From my experiences with my mom and her nursing colleagues, I knew that nurses were "really cool and did amazing and heroic work." I started my career at Roxborough Hospital School of Nursing, a diploma program, and worked with patients with heart failure. I fell in love with the one-on-one patient relationship and learning about people and their concerns. I was laid off due to budget cuts as I was getting my master's at LaSalle University as a clinical nurse leader, so I transitioned to becoming a family nurse practitioner. After graduation I worked in that role for 3 years with adults with intellectual disabilities who lived in the natural home setting in Washington, D.C. I loved that role but I missed my home city-Philadelphia. In 2015, I began my current position with the Family Practice and Counseling Network Abbottsford-Falls office in Northwest Philadelphia.


What motivated you to expand your role to administer what you call "Angel Doses" of vaccine?
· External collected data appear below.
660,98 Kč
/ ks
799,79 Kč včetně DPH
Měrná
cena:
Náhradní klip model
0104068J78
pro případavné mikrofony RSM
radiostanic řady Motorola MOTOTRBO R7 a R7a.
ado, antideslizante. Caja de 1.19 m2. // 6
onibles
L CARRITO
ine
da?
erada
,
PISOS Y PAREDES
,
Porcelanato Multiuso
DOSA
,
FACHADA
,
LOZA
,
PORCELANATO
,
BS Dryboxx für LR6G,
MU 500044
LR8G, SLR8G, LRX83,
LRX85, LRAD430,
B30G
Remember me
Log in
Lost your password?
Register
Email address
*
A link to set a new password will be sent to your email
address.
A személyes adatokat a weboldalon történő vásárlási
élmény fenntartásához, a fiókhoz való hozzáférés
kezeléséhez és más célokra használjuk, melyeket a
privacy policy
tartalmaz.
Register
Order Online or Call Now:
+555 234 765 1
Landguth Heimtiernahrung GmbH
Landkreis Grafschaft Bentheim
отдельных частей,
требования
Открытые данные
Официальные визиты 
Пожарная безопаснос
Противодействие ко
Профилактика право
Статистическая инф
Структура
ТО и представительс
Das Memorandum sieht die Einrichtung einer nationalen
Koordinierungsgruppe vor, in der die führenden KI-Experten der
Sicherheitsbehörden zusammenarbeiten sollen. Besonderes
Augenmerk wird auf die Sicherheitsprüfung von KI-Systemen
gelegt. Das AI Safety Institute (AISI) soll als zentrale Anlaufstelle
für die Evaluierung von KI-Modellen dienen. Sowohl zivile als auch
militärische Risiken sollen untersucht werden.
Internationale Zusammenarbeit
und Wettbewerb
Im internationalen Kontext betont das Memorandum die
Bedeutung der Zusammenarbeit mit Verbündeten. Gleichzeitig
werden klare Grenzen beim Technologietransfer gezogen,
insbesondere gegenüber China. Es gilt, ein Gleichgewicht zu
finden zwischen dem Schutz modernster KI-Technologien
COVID-19 vaccine vials need to be administered in a timely manner before they expire. As a volunteer with the Philadelphia Health Department in the early days of testing and vaccination, I helped to pair unused and unexpired vaccines or "angel" doses with people who needed them. With the help of Anna Perng, founder of the Philadelphia COVID-19 Health Equity Coalition, a network of advocates and civic and religious leaders, we worked to identify individuals with disabilities, family, caregivers, and others who were unable to leave their homes to get vaccines. Although Anna coordinates the patients, I've been driving across the city after work and on days off to administer angel doses to these individuals. To date, we've vaccinated over 350 "homebound individuals."


It is important to note that our most vulnerable, those with disabilities and their caregivers, continue to be ignored by government and do not have access to basic healthcare like the COVID-19 vaccine. Our policy advocacy was a huge factor in making more doses available to homebound patients and expanding vaccinations to a coordinated city-wide effort led by the health department.


Please share your advice to home healthcare nurses in 2021.

Don't be afraid of your power! Nurses can be change agents with relentless advocacy for their patients at the bedside and beyond. Our advocacy efforts with governmental agencies and healthcare facilities resulted in policy changes and increased access to the vaccine.


Tarik, thank you for sharing your experiences related to your tireless efforts with administering COVID-19 vaccine to individuals in their homes. Your commitment to meet your community's needs during the pandemic is truly commendable.